### TASK STATEMENT
Go line by line through the entries and show those that hold the string "School".

### MATERIAL SUPPLIED
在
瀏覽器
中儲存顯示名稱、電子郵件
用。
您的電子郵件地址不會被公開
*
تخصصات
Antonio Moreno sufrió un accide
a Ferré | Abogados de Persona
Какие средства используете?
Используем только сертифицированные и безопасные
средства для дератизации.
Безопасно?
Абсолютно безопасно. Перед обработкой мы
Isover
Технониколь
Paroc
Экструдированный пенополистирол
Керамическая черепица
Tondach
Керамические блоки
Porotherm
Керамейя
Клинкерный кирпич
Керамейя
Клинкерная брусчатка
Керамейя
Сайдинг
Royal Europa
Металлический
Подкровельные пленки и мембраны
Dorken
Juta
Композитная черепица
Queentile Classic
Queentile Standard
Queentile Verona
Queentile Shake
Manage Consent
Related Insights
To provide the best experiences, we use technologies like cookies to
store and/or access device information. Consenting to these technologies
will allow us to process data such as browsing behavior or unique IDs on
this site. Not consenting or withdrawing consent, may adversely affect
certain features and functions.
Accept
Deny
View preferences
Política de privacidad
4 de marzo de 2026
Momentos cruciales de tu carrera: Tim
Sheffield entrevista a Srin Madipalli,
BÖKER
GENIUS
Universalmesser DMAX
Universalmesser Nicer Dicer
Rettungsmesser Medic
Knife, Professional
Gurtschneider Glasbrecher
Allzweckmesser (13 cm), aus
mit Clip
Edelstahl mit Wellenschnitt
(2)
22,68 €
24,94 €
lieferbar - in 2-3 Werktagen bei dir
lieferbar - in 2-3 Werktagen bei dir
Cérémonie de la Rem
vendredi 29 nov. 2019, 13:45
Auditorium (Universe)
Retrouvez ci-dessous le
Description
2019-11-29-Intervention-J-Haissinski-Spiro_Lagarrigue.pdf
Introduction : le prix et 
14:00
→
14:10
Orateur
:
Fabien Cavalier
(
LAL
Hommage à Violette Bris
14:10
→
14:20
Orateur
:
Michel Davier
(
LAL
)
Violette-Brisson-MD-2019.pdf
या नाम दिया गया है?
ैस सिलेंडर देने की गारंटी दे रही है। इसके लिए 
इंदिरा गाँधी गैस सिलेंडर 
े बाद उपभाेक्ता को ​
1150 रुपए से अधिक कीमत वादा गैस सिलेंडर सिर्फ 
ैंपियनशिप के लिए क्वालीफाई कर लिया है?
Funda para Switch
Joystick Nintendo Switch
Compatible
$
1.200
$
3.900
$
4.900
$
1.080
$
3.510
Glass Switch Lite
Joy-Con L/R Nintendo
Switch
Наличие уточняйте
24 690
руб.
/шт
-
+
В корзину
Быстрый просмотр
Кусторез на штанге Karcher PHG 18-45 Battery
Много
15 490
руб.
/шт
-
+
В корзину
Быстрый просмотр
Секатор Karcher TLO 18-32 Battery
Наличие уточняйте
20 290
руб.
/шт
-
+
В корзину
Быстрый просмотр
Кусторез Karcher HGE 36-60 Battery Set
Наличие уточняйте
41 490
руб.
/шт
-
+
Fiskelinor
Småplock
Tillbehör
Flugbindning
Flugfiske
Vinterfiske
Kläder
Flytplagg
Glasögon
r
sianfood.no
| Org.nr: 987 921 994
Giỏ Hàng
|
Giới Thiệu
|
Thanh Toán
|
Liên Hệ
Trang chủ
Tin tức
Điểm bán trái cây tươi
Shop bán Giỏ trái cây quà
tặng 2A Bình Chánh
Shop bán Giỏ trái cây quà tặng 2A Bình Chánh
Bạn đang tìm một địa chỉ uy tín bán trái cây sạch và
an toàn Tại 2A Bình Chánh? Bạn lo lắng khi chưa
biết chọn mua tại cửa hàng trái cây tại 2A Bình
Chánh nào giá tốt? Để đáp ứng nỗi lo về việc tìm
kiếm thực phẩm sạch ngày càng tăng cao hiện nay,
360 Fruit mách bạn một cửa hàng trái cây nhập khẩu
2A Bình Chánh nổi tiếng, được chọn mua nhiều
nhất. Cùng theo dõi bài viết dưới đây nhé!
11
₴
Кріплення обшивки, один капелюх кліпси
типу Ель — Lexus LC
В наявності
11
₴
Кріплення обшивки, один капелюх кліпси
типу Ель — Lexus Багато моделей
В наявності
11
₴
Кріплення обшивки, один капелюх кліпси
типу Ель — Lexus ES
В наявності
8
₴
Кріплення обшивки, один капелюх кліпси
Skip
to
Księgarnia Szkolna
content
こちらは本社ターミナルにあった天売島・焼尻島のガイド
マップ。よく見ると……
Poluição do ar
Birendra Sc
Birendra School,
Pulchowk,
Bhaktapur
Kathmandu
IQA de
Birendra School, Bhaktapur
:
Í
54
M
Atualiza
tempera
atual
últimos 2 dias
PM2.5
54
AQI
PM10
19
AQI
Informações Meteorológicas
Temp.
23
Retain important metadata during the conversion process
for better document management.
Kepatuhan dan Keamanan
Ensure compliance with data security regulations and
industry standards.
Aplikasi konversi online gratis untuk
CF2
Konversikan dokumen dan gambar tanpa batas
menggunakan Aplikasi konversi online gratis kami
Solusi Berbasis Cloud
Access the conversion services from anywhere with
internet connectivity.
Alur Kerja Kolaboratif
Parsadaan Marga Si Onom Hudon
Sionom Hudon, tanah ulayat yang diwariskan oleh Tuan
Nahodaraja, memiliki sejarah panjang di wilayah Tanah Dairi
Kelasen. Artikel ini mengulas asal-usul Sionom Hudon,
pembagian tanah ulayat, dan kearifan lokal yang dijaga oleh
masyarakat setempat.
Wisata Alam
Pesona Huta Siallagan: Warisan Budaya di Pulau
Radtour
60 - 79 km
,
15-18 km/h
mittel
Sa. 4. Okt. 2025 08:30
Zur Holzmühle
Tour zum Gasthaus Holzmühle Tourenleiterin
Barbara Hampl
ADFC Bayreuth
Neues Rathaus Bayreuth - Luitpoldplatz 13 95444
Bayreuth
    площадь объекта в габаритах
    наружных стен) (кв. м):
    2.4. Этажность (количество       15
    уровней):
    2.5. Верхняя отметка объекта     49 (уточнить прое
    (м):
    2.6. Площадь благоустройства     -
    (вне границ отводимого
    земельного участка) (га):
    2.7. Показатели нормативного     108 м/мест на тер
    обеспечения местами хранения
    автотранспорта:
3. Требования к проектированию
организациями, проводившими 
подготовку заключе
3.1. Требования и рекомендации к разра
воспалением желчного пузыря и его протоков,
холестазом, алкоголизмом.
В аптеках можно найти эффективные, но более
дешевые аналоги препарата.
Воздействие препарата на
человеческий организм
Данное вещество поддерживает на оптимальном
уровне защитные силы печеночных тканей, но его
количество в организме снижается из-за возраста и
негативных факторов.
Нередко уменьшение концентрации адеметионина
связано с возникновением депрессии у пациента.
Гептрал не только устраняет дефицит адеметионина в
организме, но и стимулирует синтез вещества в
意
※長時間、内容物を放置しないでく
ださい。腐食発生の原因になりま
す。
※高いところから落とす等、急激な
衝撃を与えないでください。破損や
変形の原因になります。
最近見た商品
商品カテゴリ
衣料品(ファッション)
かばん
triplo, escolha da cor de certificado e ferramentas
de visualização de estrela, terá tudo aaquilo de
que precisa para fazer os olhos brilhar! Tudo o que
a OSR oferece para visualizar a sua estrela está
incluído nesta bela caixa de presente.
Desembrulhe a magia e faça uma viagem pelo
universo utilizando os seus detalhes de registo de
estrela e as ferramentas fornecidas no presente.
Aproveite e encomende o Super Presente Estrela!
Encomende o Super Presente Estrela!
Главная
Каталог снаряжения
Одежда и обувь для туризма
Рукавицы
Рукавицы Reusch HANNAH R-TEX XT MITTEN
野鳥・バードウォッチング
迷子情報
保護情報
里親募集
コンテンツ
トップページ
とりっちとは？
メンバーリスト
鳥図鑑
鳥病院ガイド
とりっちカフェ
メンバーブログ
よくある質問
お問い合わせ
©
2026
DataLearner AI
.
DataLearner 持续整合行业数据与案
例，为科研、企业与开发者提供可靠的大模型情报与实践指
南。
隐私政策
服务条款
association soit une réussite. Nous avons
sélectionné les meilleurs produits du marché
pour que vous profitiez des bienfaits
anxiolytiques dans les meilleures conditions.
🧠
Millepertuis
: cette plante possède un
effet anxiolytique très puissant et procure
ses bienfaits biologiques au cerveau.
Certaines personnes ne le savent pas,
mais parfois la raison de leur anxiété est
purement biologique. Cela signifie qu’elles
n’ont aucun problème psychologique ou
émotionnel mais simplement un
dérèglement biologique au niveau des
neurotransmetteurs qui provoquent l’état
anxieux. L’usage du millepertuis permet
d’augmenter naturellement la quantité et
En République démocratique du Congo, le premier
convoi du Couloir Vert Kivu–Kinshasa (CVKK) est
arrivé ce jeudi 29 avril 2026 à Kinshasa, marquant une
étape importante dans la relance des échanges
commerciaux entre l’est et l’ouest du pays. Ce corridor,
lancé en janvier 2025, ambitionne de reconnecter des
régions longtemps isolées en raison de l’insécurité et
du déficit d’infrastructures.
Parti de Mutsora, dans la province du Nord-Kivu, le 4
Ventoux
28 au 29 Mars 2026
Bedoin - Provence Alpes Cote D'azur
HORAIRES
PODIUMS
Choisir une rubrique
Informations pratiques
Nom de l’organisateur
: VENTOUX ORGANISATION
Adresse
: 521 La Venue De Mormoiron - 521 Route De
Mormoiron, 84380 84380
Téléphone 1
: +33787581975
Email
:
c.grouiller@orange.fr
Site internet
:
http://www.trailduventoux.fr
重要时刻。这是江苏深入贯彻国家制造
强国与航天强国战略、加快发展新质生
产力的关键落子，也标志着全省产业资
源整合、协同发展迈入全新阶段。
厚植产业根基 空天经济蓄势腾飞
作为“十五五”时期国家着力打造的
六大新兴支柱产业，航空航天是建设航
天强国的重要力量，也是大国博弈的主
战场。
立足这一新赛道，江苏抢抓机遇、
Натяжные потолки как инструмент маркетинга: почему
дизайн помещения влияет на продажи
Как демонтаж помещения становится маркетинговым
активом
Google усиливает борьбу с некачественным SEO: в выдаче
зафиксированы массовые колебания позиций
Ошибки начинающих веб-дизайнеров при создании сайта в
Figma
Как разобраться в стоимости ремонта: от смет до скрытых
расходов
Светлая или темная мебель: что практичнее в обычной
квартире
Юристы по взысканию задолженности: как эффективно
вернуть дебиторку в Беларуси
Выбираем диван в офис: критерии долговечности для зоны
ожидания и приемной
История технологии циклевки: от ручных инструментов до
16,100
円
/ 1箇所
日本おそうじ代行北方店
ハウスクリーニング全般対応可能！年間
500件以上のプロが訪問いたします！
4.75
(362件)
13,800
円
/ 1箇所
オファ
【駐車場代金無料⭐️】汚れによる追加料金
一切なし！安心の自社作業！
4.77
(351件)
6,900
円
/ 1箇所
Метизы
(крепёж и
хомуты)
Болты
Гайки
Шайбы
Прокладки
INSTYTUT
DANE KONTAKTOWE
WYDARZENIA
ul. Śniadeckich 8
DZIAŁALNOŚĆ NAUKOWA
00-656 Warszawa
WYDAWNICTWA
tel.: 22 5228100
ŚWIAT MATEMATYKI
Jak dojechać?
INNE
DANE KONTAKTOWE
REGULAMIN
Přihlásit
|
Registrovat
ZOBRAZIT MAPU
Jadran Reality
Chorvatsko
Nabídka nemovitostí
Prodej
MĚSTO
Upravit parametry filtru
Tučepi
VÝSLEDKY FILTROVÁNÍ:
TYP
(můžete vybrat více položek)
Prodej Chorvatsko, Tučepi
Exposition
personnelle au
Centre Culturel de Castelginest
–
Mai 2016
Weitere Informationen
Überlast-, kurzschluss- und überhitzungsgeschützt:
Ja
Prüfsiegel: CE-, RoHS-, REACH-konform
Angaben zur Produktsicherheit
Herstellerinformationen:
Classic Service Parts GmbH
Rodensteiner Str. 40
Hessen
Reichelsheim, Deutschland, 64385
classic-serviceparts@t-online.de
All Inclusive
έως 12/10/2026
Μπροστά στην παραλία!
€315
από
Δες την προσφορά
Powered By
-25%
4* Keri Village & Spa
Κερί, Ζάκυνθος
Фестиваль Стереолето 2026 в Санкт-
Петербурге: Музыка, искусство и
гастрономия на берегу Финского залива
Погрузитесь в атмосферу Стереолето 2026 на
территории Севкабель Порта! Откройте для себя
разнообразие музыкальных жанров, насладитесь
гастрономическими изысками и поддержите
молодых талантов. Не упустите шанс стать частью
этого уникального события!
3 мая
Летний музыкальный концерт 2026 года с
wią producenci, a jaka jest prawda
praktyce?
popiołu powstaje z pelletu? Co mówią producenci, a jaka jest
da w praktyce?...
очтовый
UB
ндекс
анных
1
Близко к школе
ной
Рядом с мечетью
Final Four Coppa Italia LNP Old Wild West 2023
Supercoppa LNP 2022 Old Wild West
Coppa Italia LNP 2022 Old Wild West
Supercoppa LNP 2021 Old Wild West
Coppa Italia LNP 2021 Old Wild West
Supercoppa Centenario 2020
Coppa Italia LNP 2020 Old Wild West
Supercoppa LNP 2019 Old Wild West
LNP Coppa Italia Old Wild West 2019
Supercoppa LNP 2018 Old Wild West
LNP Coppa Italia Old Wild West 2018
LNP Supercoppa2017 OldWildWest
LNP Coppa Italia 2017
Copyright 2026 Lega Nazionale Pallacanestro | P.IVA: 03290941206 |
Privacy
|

### TASK OUTPUT
Birendra School,
Birendra School, Bhaktapur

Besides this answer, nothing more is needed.